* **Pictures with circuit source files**

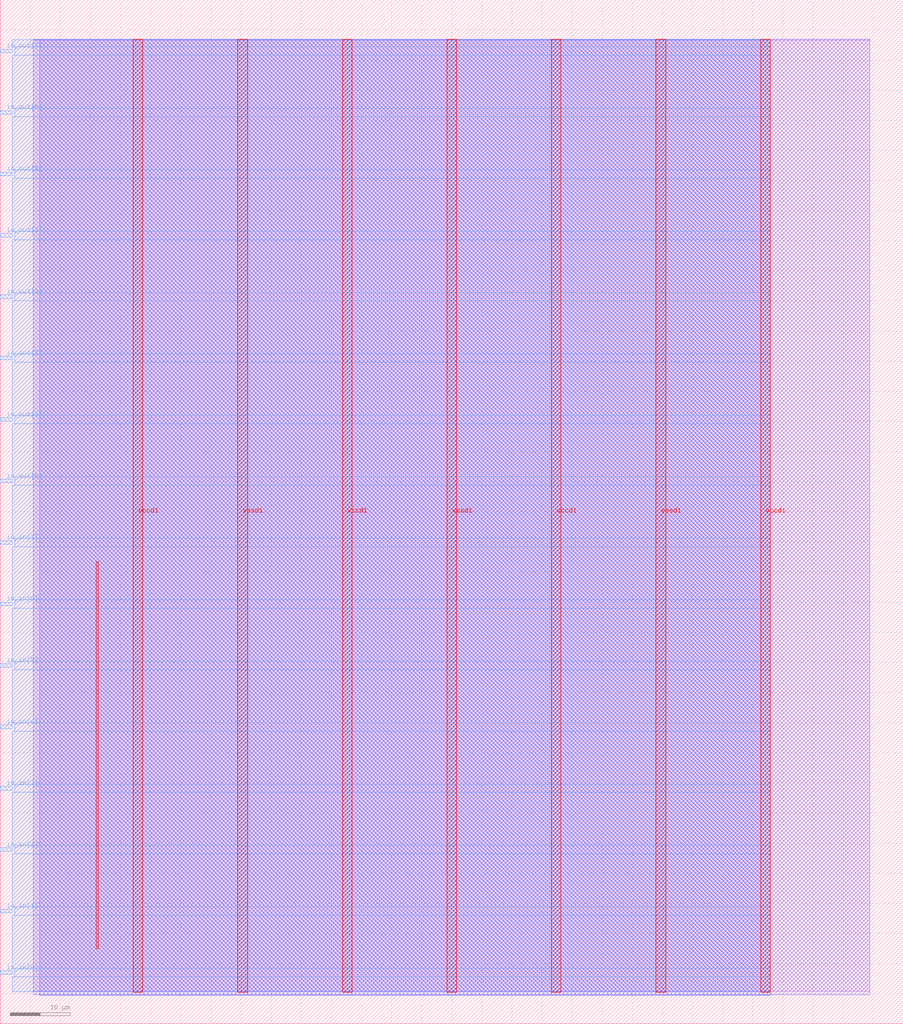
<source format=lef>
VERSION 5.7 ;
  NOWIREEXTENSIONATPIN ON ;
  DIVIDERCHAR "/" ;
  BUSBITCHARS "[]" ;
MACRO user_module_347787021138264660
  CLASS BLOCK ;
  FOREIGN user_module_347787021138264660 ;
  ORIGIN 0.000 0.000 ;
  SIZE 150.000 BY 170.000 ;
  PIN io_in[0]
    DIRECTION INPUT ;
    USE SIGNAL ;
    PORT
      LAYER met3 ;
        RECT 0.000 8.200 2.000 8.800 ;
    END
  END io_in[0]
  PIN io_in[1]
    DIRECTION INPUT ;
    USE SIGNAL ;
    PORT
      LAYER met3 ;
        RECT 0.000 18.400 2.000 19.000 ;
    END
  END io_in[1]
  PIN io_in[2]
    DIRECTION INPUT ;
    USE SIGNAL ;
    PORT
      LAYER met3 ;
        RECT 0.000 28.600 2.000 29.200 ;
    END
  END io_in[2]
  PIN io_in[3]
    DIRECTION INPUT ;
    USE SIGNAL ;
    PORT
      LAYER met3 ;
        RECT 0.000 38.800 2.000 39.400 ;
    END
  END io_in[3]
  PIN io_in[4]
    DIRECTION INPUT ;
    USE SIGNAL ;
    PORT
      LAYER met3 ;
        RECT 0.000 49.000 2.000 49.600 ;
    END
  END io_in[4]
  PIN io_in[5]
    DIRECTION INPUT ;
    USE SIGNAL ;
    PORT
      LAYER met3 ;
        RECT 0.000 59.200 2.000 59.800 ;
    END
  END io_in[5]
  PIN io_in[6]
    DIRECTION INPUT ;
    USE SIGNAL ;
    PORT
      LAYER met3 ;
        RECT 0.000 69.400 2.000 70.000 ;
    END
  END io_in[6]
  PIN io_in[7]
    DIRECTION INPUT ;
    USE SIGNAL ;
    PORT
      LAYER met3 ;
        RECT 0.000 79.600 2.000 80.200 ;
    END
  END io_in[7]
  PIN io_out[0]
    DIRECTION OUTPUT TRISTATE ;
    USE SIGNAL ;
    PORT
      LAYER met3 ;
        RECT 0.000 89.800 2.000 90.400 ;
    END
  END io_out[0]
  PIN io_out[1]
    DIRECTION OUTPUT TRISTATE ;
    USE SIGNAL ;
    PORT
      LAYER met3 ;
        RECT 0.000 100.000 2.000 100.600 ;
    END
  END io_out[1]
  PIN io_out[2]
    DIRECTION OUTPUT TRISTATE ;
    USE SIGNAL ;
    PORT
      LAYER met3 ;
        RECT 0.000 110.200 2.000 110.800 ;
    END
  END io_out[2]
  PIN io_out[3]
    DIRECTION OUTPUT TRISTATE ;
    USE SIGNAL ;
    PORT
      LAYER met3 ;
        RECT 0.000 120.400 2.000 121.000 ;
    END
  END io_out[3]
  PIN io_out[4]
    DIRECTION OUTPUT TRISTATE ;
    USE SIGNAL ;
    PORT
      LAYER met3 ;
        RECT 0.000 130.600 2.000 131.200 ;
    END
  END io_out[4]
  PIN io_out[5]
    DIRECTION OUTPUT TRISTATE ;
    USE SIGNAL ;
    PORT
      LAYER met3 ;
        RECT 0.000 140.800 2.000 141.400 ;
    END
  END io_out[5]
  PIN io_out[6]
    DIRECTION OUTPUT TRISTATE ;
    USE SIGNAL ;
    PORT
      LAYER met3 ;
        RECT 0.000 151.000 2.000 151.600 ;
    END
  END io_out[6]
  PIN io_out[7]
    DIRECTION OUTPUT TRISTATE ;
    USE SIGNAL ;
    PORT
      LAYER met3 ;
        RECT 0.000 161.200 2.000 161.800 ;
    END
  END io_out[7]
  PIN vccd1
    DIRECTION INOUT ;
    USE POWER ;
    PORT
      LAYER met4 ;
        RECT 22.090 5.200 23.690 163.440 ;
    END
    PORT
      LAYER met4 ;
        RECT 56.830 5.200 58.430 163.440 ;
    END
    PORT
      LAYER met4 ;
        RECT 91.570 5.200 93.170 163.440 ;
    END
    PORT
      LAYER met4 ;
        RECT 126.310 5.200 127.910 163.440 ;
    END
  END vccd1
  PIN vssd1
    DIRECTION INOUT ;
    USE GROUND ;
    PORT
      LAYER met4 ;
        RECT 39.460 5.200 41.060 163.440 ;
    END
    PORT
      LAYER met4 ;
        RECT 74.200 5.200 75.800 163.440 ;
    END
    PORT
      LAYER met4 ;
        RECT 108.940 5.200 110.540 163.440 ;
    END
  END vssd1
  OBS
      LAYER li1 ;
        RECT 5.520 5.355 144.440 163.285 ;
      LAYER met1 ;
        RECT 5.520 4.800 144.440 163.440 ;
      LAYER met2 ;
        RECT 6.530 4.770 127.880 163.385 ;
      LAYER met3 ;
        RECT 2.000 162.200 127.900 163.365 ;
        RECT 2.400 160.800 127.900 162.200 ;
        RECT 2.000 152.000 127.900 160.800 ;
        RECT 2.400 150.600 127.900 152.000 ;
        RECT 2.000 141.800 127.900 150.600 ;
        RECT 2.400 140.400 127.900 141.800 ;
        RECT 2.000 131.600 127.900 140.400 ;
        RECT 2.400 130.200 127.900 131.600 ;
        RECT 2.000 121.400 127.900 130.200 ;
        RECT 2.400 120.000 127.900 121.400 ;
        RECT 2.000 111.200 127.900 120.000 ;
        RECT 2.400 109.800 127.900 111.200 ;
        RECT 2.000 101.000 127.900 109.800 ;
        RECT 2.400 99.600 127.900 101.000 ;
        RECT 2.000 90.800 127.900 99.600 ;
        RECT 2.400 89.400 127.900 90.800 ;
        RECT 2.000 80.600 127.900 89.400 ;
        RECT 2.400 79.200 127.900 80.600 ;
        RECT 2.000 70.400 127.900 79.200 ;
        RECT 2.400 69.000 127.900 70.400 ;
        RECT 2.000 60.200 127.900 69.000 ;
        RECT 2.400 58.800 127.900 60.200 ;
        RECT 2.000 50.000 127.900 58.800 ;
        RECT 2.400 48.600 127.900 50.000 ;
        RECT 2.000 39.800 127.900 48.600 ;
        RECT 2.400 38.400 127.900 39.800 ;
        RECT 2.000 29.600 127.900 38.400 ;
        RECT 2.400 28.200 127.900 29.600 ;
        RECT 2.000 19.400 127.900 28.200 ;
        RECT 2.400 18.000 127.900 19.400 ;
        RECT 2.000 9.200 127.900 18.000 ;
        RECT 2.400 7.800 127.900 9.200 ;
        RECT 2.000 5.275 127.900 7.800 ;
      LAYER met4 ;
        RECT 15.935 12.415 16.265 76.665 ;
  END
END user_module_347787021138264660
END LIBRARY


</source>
---
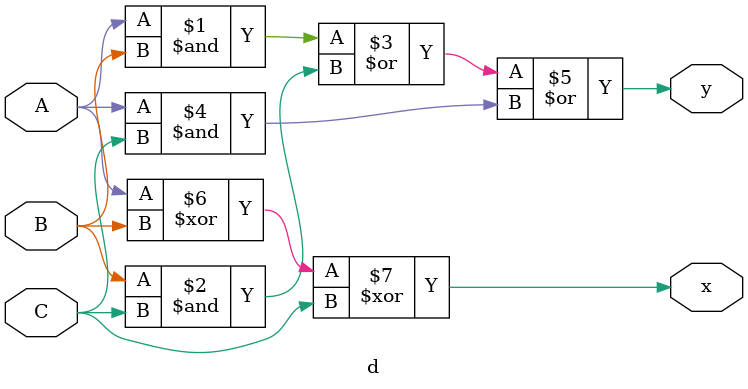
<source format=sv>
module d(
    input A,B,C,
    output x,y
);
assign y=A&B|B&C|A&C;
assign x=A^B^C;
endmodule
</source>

* **WHAT TO WORK ON**
Of the lines above, extract only those from the line with "<source format=lef>" to the line with "PIN io_out[0]", both included, exactly as written.

* **ANSWER**
<source format=lef>
VERSION 5.7 ;
  NOWIREEXTENSIONATPIN ON ;
  DIVIDERCHAR "/" ;
  BUSBITCHARS "[]" ;
MACRO user_module_347787021138264660
  CLASS BLOCK ;
  FOREIGN user_module_347787021138264660 ;
  ORIGIN 0.000 0.000 ;
  SIZE 150.000 BY 170.000 ;
  PIN io_in[0]
    DIRECTION INPUT ;
    USE SIGNAL ;
    PORT
      LAYER met3 ;
        RECT 0.000 8.200 2.000 8.800 ;
    END
  END io_in[0]
  PIN io_in[1]
    DIRECTION INPUT ;
    USE SIGNAL ;
    PORT
      LAYER met3 ;
        RECT 0.000 18.400 2.000 19.000 ;
    END
  END io_in[1]
  PIN io_in[2]
    DIRECTION INPUT ;
    USE SIGNAL ;
    PORT
      LAYER met3 ;
        RECT 0.000 28.600 2.000 29.200 ;
    END
  END io_in[2]
  PIN io_in[3]
    DIRECTION INPUT ;
    USE SIGNAL ;
    PORT
      LAYER met3 ;
        RECT 0.000 38.800 2.000 39.400 ;
    END
  END io_in[3]
  PIN io_in[4]
    DIRECTION INPUT ;
    USE SIGNAL ;
    PORT
      LAYER met3 ;
        RECT 0.000 49.000 2.000 49.600 ;
    END
  END io_in[4]
  PIN io_in[5]
    DIRECTION INPUT ;
    USE SIGNAL ;
    PORT
      LAYER met3 ;
        RECT 0.000 59.200 2.000 59.800 ;
    END
  END io_in[5]
  PIN io_in[6]
    DIRECTION INPUT ;
    USE SIGNAL ;
    PORT
      LAYER met3 ;
        RECT 0.000 69.400 2.000 70.000 ;
    END
  END io_in[6]
  PIN io_in[7]
    DIRECTION INPUT ;
    USE SIGNAL ;
    PORT
      LAYER met3 ;
        RECT 0.000 79.600 2.000 80.200 ;
    END
  END io_in[7]
  PIN io_out[0]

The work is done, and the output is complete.